Não nos podemos calar perante o apodrecimento da situação reinante. Não aceitamos esta escola antiquada, cada vez mais reduzida a um espaço totalitário, uma espécie de cercado, síntese do quartel (na organização), da prisão (no controlo) e do galinheiro (na aprendizagem e na vida)."
José Paulo Serralheiro, in "A Página da Educação" , Abril 2008

quarta-feira, abril 09, 2008

Afinal, sou disléxico

Depois de anos a lidar com alunos disléxicos, a ler coisas sobre esta disfuncionalidade, acabo por descobrir que, afinal, também sou atacado por este contratempo...
De facto, quando uso o teclado do computador, com enorme frequência, troco letras, como letras, repito letras, tropeço nas letras e outras trapalhadas do género.
Então, se estou com mais pressa, é mesmo um desastre.
Pois, para ilustrar o que digo, dei-me ao trabalho de coleccionar algumas destas pérolas que me sairam, ao teclar diversos textos.
Façam lá o exercício de tentar reconstituir a palavra que, em cada caso, eu queria escrever.

Quqluqer
Frenre
Poerugal
Orçamneto
Poruqe
Tinah
Centrias
Tarzendo
Ocstumes
poruq
paerceberem
soa
publcou
Trnasformismo
Originias
Qunado
Ianda
Tardiaemnete
Alrgia
Olahr
Terarto

Então? Descobriram a palavra escondida em todos os casos?
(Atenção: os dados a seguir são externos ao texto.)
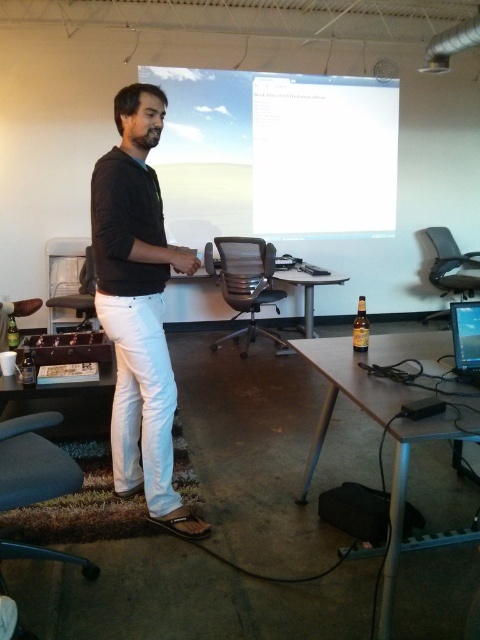
Question: Which object is the farthest from the metallic silver table at lower right?

Choices:
 (A) matte black swivel chair at center
 (B) white glossy projection screen at upper center

Answer: (B)

Question: Is metallic silver table at lower right smaller than matte black monitor at center?

Choices:
 (A) no
 (B) yes

Answer: (A)

Question: Which point is farther to the camera?

Choices:
 (A) brown wood table at center
 (B) black matte shirt at center

Answer: (A)

Question: Can you confirm if black matte shirt at center is bigger than brown wood table at lower left?

Choices:
 (A) yes
 (B) no

Answer: (A)

Question: Can you confirm if metallic silver table at lower right is positioned to the left of matte black monitor at center?

Choices:
 (A) no
 (B) yes

Answer: (B)

Question: Which object appears closest to the camera in this image?

Choices:
 (A) matte black monitor at center
 (B) brown wood table at center

Answer: (A)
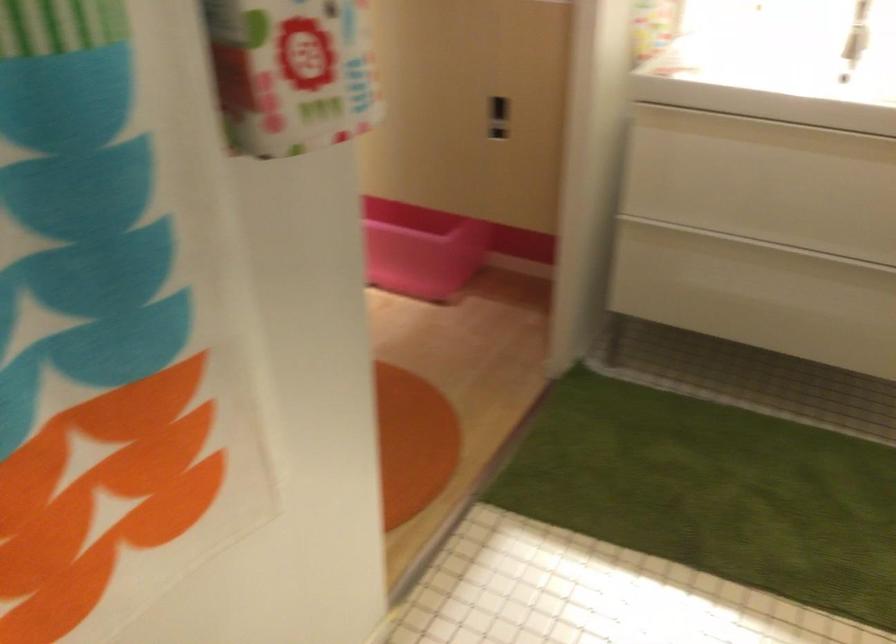
The location [420,249] corresponds to which object?

It refers to a pink plastic bin.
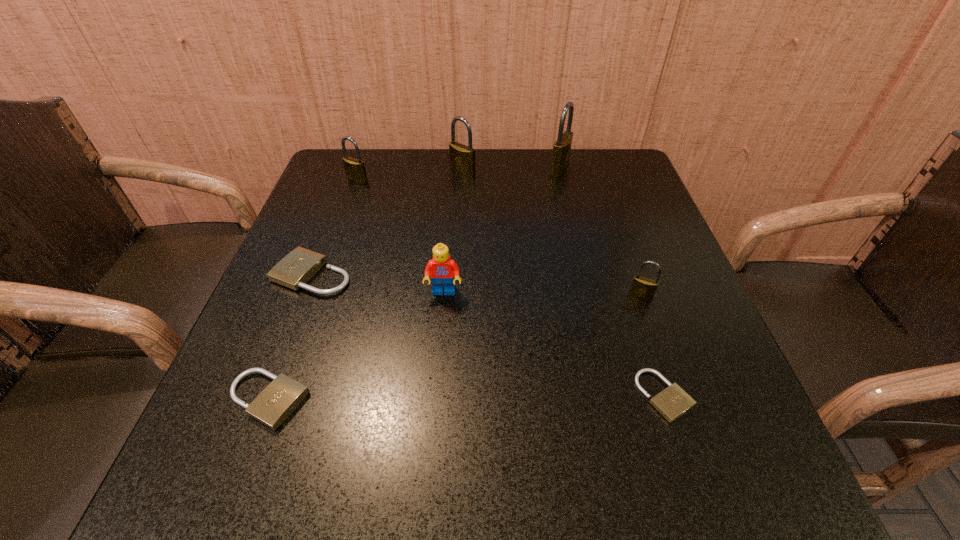
I want to click on blank region between the rightmost beige padlock and the leftmost brass padlock, so [x=511, y=288].

Where is `vacant region between the rightmost beige padlock and the farthest beige padlock`? The height and width of the screenshot is (540, 960). vacant region between the rightmost beige padlock and the farthest beige padlock is located at coordinates (489, 335).

At what (x,y) coordinates should I click in order to perform the action: click on blank region between the leftmost brass padlock and the third shortest object. Please return your answer as a coordinate pair (x, y). Image resolution: width=960 pixels, height=540 pixels. Looking at the image, I should click on (335, 227).

In order to click on blank region between the nearest brass padlock and the seventh shortest object in this screenshot , I will do `click(552, 233)`.

Locate an element on the screen. The image size is (960, 540). blank region between the second shortest object and the rightmost beige padlock is located at coordinates (467, 398).

This screenshot has width=960, height=540. Identify the location of empty space between the fourth shortest padlock and the Lego. (542, 294).

What are the coordinates of `unoccupied position between the third padlock from right to left and the second smallest brass padlock` in the screenshot? It's located at (459, 174).

This screenshot has width=960, height=540. I want to click on vacant area between the leftmost brass padlock and the Lego, so click(400, 236).

This screenshot has height=540, width=960. I want to click on the second closest object relative to the seventh shortest object, so click(355, 170).

Select which object is the third closest to the Lego. Please provide its 2D coordinates. Your answer should be formatted as a tuple, i.e. [(x, y)], where the tuple contains the x and y coordinates of a point satisfying the conditions above.

[(644, 288)]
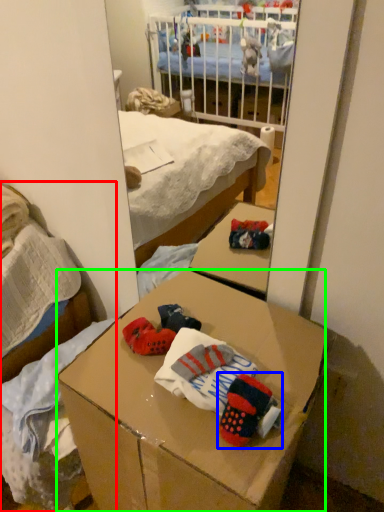
Question: Which is farther away from bed (highlighted by a red box)? toy (highlighted by a blue box) or desk (highlighted by a green box)?

Choices:
 (A) toy
 (B) desk

Answer: (A)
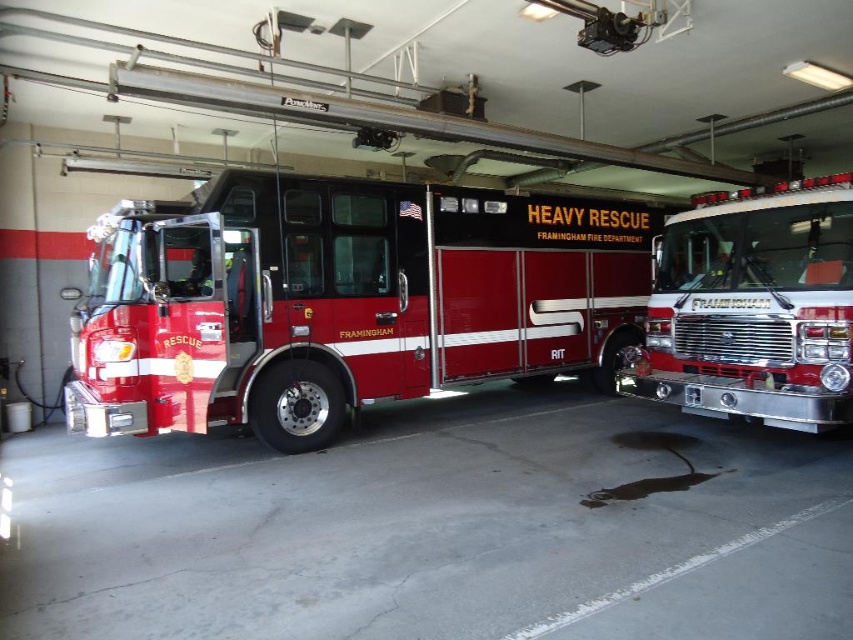
Does point (570, 280) come behind point (819, 300)?

Yes, point (570, 280) is behind point (819, 300).

Is shiny red fire truck at center further to camera compared to shiny chrome fire truck at right?

Yes, shiny red fire truck at center is behind shiny chrome fire truck at right.

Between point (526, 220) and point (699, 396), which one is positioned in front?

Point (699, 396) is more forward.

What are the coordinates of `shiny red fire truck at center` in the screenshot? It's located at (344, 300).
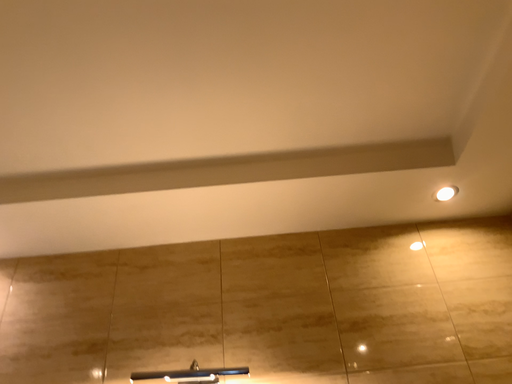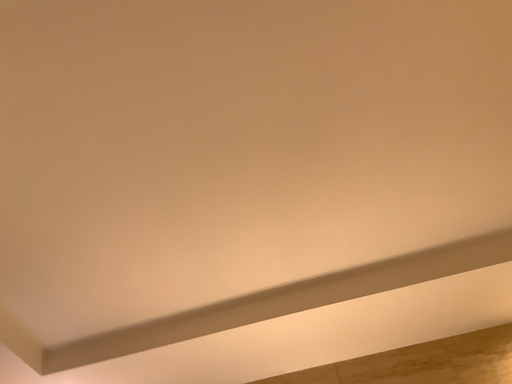
Question: How did the camera likely rotate when shooting the video?

Choices:
 (A) rotated right
 (B) rotated left

Answer: (B)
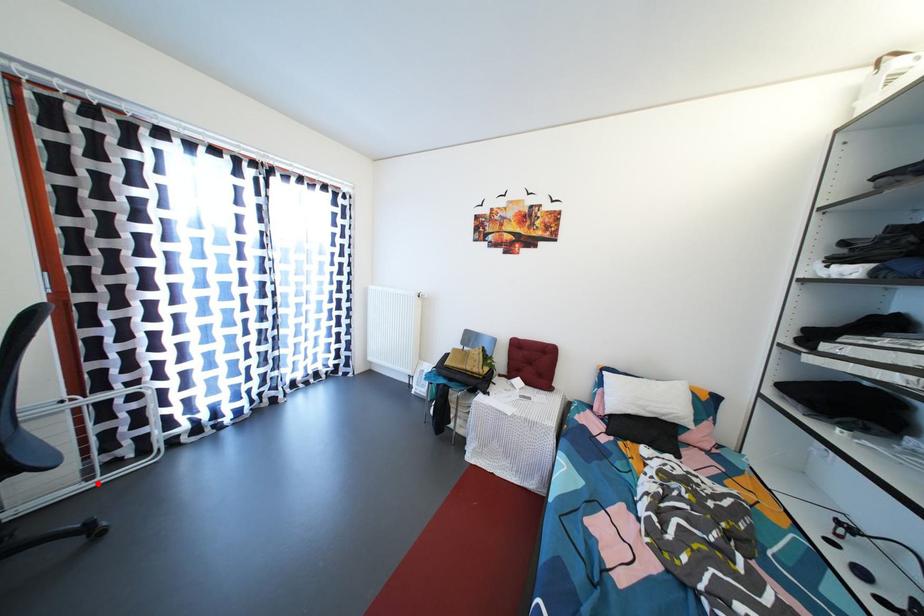
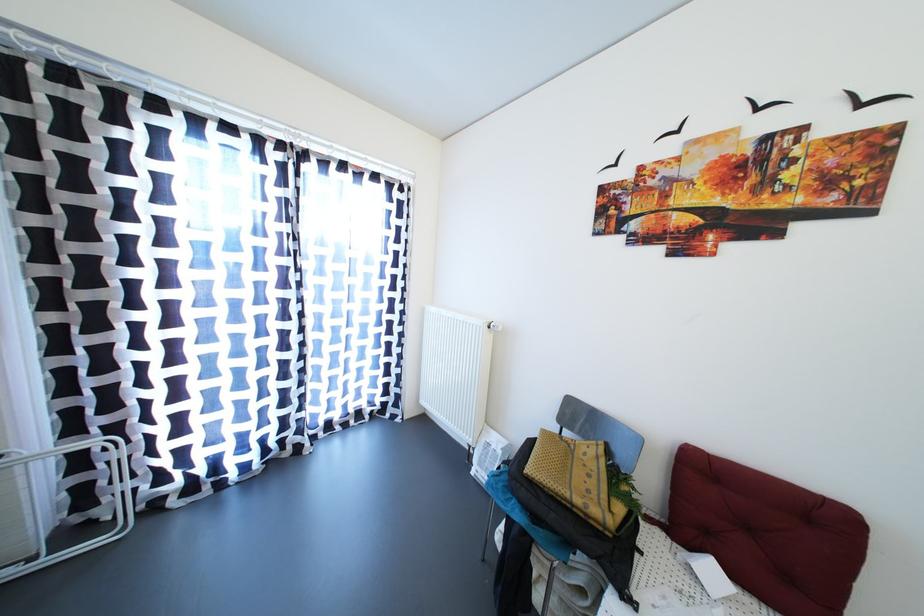
Find the pixel in the second image that matches the highlighted location in the first image.

(39, 564)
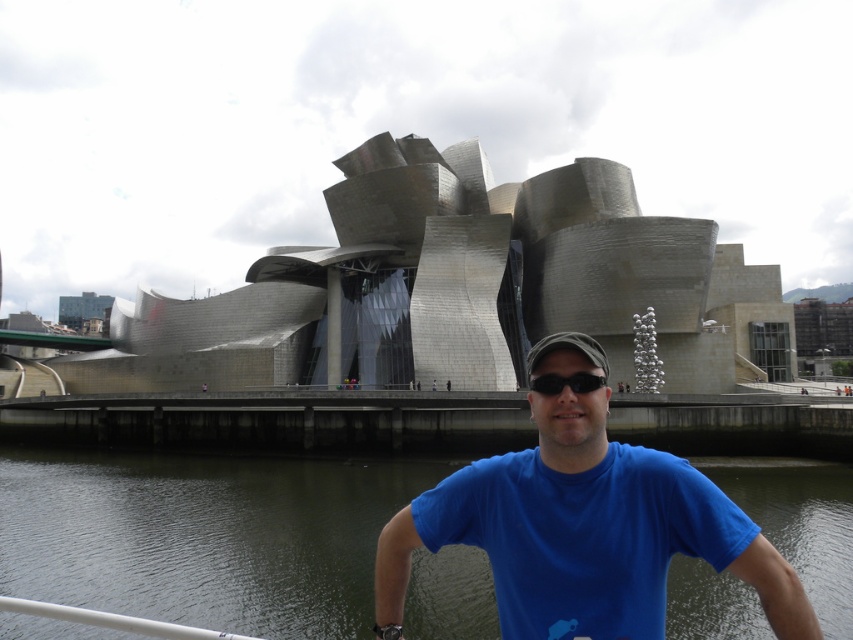
Question: Can you confirm if greenish water at lower center is positioned to the left of blue cotton shirt at center?

Choices:
 (A) yes
 (B) no

Answer: (A)

Question: Which point is closer to the camera taking this photo?

Choices:
 (A) (213, 506)
 (B) (550, 387)
 (C) (384, 545)

Answer: (C)

Question: Which object appears closest to the camera in this image?

Choices:
 (A) black matte sunglasses at center
 (B) greenish water at lower center
 (C) blue cotton shirt at center

Answer: (C)

Question: Where is greenish water at lower center located in relation to black matte sunglasses at center in the image?

Choices:
 (A) left
 (B) right

Answer: (A)

Question: Which point is closer to the camera?

Choices:
 (A) greenish water at lower center
 (B) blue cotton shirt at center
 (C) black matte sunglasses at center

Answer: (B)

Question: Can you confirm if greenish water at lower center is thinner than blue cotton shirt at center?

Choices:
 (A) yes
 (B) no

Answer: (B)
terça-feira, abril 08, 2008

Bicicletas para alugar.

Quando eu era menino, havia umas pequenas e modestas oficinas que tinham bicicletas para alugar. Um quarto de hora, um escudo.
E isto, porque a maioria de nós, não tinha posses para ter bicicleta própria. Quem tinha, eram apenas os filhos de classes mais endinheiradas.
Assim, era a estes pequenos estabelecimentos que recorria, se queria andar de bicicleta. Foi nestes velocípedes, a maior parte deles já algo desconjuntados, que aprendi a dar as primeiras pedaladas.
Depois, pouco a pouco, este negócio foi deixando de ter condições para existir. E isto porque cada vez mais crianças e jovens passaram a ter condições para adquirir veículo próprio.
Hoje já ninguém vê este tipo de stands. Só se alugam bicicletas em locais turísticos, e para clientes seleccionados.
Ou seja, muitas vezes sem nos darmos conta, no espaço de uma geração, há pequenas e grandes mudanças que, gradualmente, vão ocorrendo. E, mesmo persistindo problemas enormes para resolver, ainda persistindo gritantes desigualdades e carências, poderemos concluir que, apesar de tudo, vamos progredindo.
Certamente que mais lentamente do que seria necessário.